[Stored data entries]
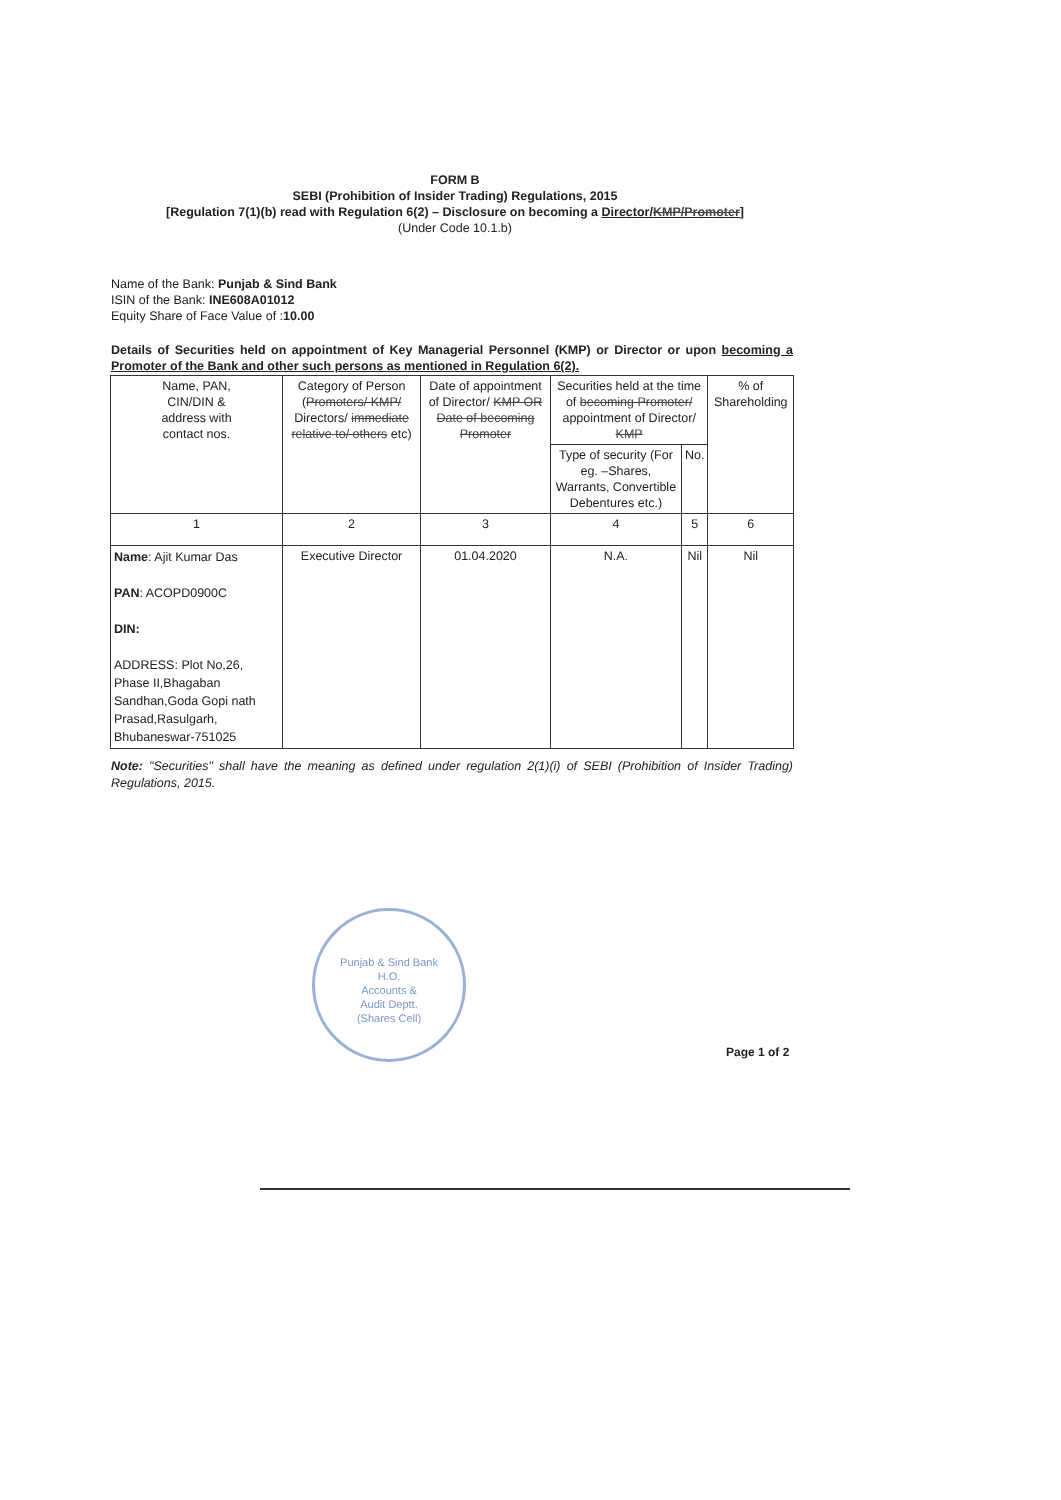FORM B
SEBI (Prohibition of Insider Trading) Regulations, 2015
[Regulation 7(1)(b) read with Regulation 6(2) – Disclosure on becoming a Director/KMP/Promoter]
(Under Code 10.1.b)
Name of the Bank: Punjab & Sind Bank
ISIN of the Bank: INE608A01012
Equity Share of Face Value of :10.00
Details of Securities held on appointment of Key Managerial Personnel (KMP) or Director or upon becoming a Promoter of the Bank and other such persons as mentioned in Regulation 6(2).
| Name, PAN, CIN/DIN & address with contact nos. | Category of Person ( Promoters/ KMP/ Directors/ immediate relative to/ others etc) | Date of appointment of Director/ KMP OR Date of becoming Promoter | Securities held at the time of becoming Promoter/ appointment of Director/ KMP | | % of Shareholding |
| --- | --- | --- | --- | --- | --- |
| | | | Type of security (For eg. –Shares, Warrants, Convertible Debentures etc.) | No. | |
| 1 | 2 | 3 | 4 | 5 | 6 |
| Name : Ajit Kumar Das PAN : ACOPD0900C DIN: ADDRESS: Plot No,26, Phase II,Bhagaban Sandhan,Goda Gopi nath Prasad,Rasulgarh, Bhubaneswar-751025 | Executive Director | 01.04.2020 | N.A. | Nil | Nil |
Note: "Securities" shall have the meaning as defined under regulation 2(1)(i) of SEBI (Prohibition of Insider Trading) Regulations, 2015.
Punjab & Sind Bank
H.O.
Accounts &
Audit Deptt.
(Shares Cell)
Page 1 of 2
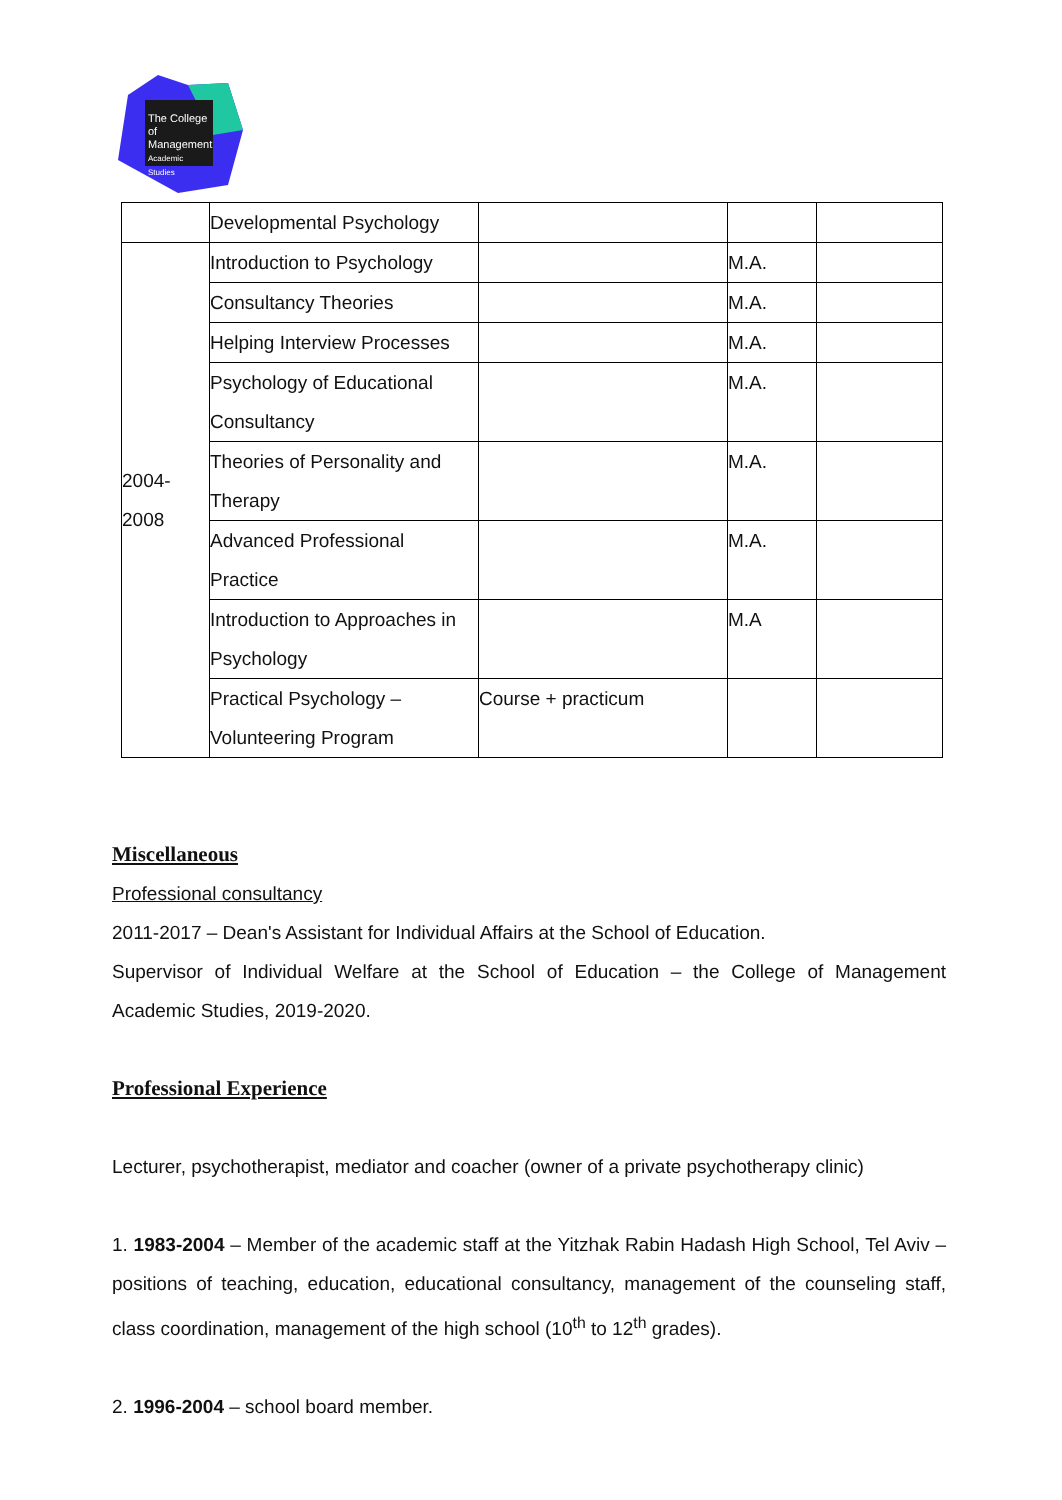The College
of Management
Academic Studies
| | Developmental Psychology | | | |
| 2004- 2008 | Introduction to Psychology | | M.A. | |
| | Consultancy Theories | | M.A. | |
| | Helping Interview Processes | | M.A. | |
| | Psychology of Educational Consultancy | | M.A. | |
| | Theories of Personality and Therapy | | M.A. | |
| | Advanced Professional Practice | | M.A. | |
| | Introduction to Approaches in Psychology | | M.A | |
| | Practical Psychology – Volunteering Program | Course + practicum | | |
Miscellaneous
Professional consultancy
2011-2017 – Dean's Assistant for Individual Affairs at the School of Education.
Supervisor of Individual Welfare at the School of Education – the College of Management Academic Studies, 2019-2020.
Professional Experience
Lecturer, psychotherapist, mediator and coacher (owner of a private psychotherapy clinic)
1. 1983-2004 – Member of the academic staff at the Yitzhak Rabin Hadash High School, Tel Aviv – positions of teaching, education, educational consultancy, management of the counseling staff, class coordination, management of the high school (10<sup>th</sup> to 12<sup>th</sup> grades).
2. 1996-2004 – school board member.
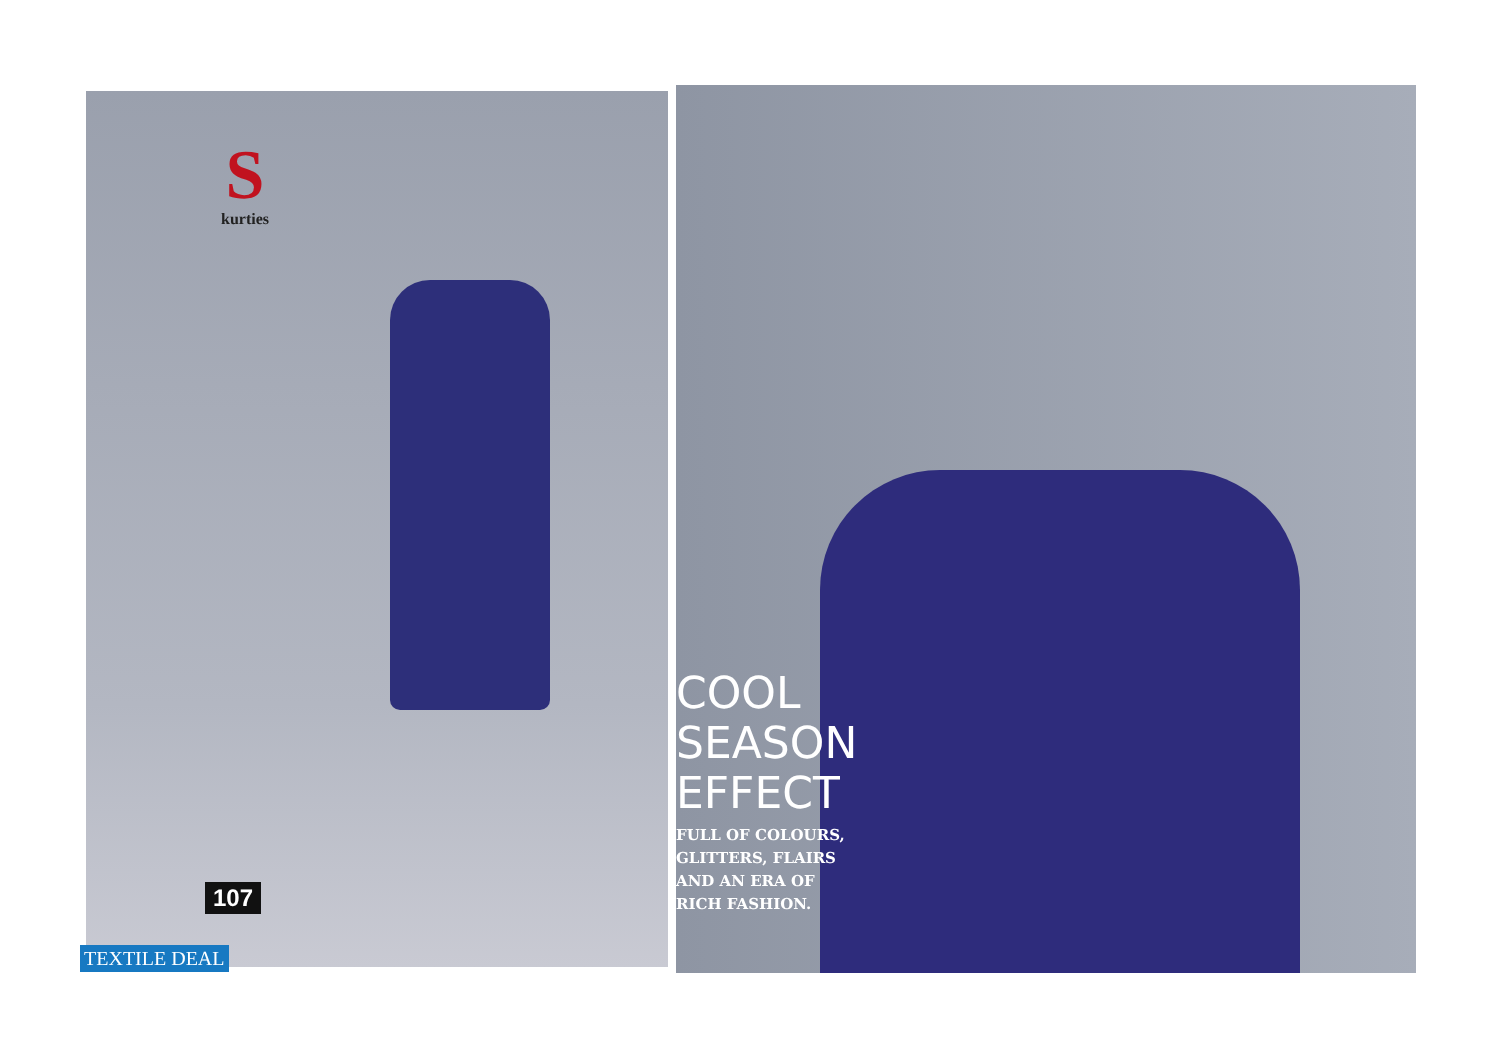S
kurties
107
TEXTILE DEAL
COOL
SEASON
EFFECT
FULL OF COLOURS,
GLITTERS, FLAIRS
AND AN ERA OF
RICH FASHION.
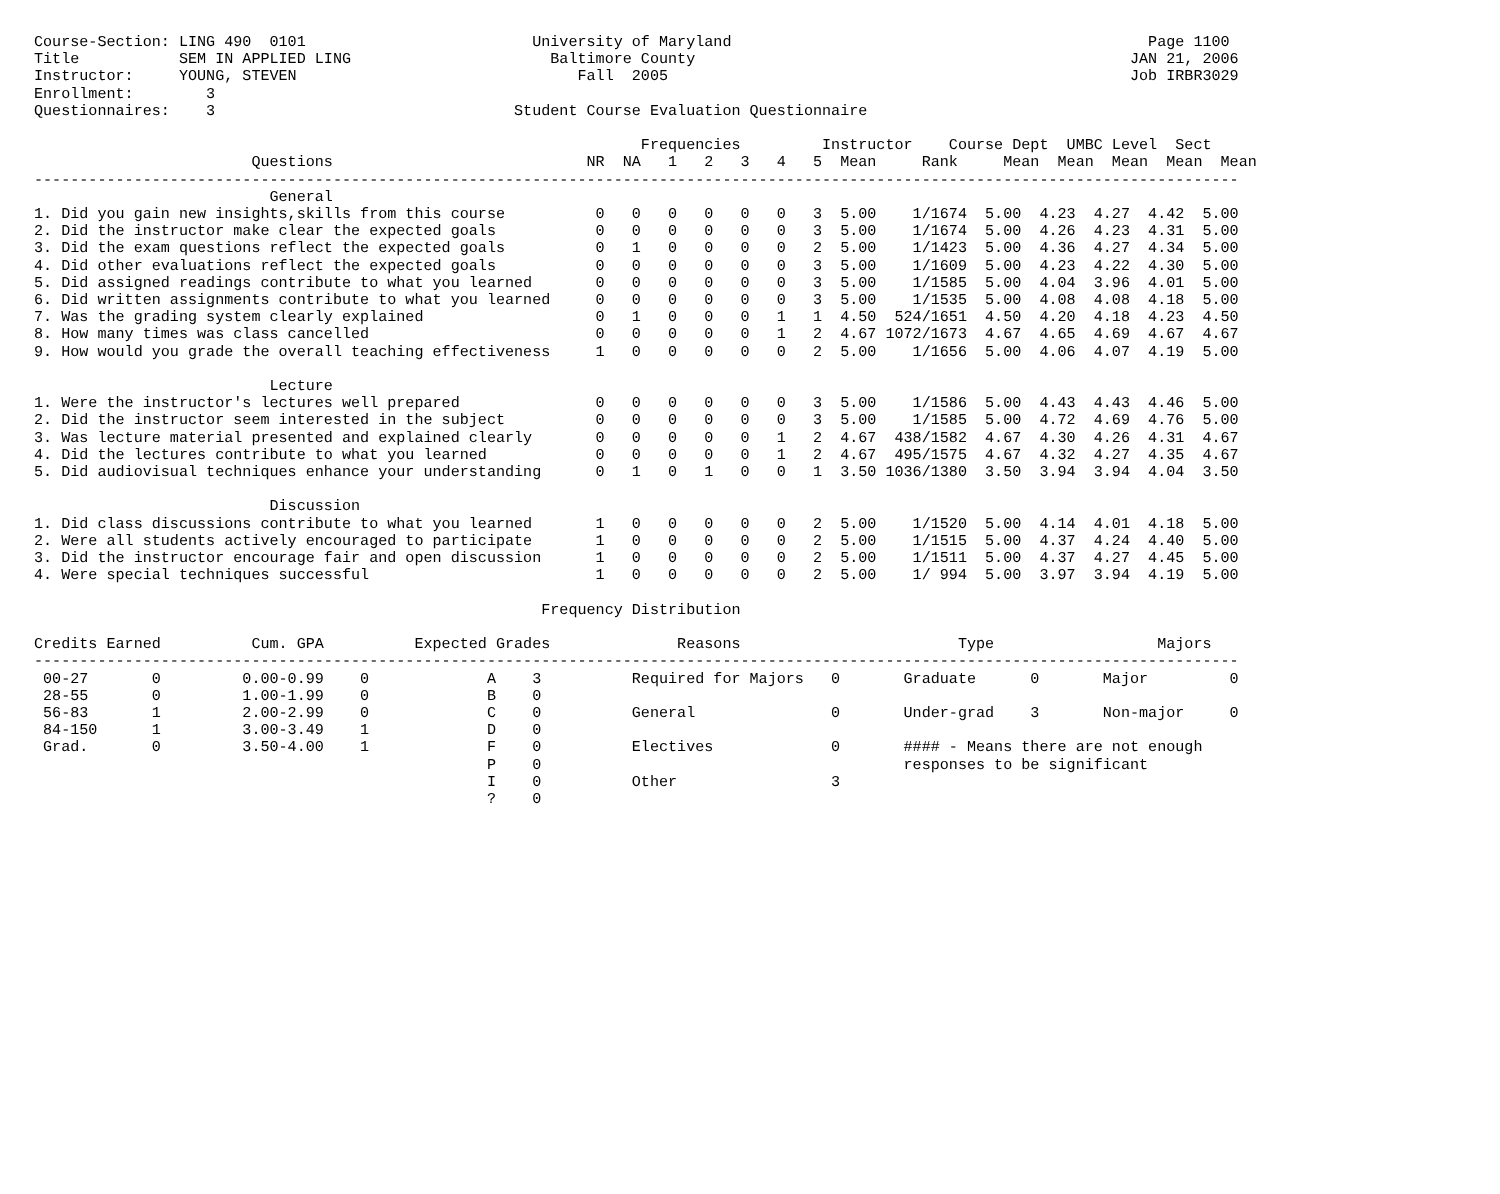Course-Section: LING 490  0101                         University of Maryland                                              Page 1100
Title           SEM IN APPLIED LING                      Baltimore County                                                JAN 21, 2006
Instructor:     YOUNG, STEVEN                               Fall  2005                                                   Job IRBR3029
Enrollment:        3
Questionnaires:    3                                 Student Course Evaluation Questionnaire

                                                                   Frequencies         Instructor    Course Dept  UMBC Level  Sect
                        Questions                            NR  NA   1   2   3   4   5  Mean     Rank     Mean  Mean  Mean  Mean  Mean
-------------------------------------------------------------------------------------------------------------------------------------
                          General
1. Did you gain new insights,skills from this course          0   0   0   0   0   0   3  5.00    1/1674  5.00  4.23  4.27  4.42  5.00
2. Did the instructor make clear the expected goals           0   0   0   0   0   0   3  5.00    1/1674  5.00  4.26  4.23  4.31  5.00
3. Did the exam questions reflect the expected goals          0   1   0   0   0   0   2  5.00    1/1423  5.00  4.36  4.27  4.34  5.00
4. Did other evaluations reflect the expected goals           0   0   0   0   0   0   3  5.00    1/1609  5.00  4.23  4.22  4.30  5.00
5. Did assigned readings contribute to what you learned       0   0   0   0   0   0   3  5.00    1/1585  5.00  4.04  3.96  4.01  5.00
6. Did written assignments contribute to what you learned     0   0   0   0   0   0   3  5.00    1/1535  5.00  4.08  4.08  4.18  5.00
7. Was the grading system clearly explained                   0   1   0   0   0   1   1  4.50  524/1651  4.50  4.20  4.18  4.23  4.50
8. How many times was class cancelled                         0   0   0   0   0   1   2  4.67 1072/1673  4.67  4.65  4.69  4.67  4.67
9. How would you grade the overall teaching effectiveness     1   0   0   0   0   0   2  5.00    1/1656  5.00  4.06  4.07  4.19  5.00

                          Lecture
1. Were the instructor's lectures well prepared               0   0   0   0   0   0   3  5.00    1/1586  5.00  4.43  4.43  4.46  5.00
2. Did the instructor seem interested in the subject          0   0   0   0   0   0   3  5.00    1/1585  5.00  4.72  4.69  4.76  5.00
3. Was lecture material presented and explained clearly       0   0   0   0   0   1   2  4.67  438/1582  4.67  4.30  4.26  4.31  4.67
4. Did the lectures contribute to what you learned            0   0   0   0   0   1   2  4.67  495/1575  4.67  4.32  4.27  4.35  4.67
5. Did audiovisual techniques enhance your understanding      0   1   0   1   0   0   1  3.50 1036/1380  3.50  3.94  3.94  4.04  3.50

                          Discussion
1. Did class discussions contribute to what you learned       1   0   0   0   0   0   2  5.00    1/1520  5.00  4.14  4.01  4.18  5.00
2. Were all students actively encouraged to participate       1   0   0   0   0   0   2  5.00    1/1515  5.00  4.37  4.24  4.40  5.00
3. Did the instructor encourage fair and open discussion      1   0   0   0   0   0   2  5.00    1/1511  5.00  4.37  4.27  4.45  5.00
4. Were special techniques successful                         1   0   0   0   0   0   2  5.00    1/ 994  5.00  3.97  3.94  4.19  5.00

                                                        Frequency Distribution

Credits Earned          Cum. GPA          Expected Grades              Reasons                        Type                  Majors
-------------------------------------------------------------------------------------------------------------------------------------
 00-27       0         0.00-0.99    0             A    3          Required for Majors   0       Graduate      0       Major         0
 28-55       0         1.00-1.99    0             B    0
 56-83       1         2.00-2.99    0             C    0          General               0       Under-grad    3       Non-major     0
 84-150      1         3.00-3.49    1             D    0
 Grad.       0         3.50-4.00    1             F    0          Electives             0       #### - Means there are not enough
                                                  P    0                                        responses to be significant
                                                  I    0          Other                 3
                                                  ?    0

> _Problem details_:
Copy all lines of the records in which the string "Securities" can be found.

> _Expected answer_:
Details of Securities held on appointment of Key Managerial Personnel (KMP) or Director or upon becoming a Promoter of the Bank and other such persons as mentioned in Regulation 6(2).
| Name, PAN, CIN/DIN & address with contact nos. | Category of Person ( Promoters/ KMP/ Directors/ immediate relative to/ others etc) | Date of appointment of Director/ KMP OR Date of becoming Promoter | Securities held at the time of becoming Promoter/ appointment of Director/ KMP | | % of Shareholding |
Note: "Securities" shall have the meaning as defined under regulation 2(1)(i) of SEBI (Prohibition of Insider Trading) Regulations, 2015.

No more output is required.